Are trademark surveys worth the cost?
The probative value of a comprehensive trademark survey rarely justifies its cost. Even a relatively inexpensive trademark survey of modest scope can be valuable to a court if:
- it is designed and conducted fairly;
- it measures the right issue;
- its importance is not overstated; and
- it is only one of a number of pieces of evidence relied on.
Owing to decades of experience and scientific knowledge, properly conducted trademark surveys can assess the perceptions of selected universes of consumers with reasonable accuracy. However, the question remains whether the probative value of a trademark survey justifies its cost. The survey will often support the judge’s common sense perception; or, if not, the judge will find ways to reduce its weight or exclude it. This is not a criticism of surveys – rather an observation of how judges tend to react to the results of surveys that they disagree with.

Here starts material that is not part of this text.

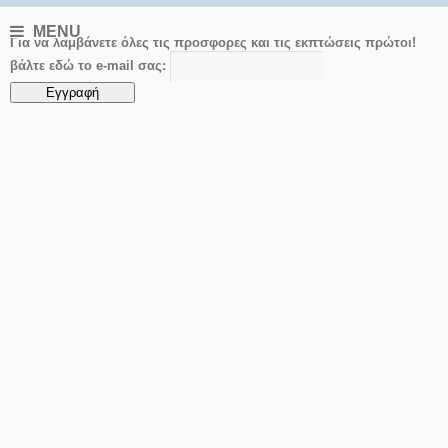
MENU
Για να λαμβάνετε όλες τις προσφορες και τις εκπτώσεις πρώτοι!
βάλτε εδώ το e-mail σας:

In Interflora v Marks and Spencer (1 and 2) a UK court found that anecdotal evidence from a number of witnesses “cannot stand proxy for the impression of the average consumer”. The court decided that:
- a party may conduct a pilot survey without permission, but at its own risk as to costs;
- no further survey may be adduced without the court’s permission and disclosure of the pilot survey; and
- no party may adduce evidence from survey respondents without the court’s permission.

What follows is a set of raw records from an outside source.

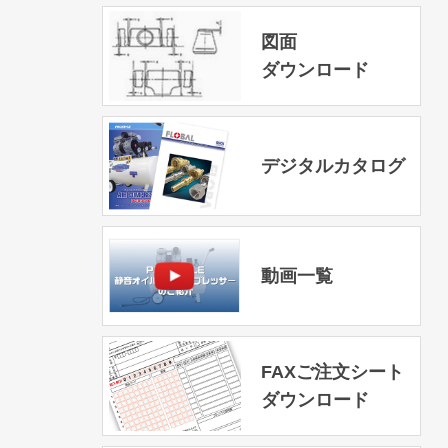
図面
ダウンロード
デジタルカタログ
動画一覧
FAXご注文シート
ダウンロード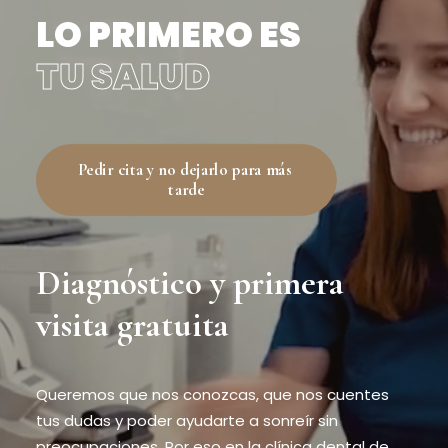
LO PRIMERO ES
TU SALUD
Pedir cita y no dejarlo para más 
tarde
Diagnóstico y primera
visita gratuita
Queremos que nos conozcas, que nos cuentes
tus dudas y poder ayudarte a sonreír sin
preocupaciones. Por eso en la clínica dental de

Even though a survey may be technically admissible, the court must evaluate at an early stage whether it would be of ‘real value’ and whether its likely benefit would justify its cost.

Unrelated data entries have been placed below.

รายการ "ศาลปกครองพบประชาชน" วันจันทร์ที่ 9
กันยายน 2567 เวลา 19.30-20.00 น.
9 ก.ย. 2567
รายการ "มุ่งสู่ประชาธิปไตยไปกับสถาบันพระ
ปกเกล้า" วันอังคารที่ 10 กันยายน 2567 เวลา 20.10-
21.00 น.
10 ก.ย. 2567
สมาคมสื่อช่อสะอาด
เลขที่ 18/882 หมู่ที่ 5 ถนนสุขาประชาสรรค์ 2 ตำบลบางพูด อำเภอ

Masterpiece v Alavida is a leading Canadian Supreme Court case involving survey evidence. Writing for a unanimous court, Justice Rothstein referred to the following principles set out in R v Mohan in considering the admissibility of expert evidence in trademark cases:
- relevance;
- necessity in assisting the trier of fact;
- the absence of any exclusionary rule; and
- a properly qualified expert.
The judge emphasised that expert evidence must be necessary and not merely helpful, while an expert’s opinion must not be affected by the objectives of the party that retained the expert.
The court’s remarks do not mean that survey evidence has no place in trademark litigation. On the contrary, it is likely that in many cases the relevant universe of consumers may be unfamiliar to the trial judge, or the market addressed by the competing goods or services may be specialised and outside the knowledge of the trial judge. In addition, where the gap between the respective goods and services of the competing trademarks or the differences in the competing trademarks is sufficiently large, even experienced lawyers and judges might see no likelihood of confusion when significant confusion in fact may exist. Moreover, surveys are only one aspect of social science that can be used in proper cases to prove or disprove public perceptions relating to likelihood of confusion.
The tension between judges’ reluctance to give up deciding likelihood of confusion issues for themselves except in particular situations and the scientific approach to measuring consumer perceptions leads to a more fundamental question: whether the likelihood of confusion test ought to be supplanted with a system that more properly balances the rights of traders and the rights of the public to freedom of competition.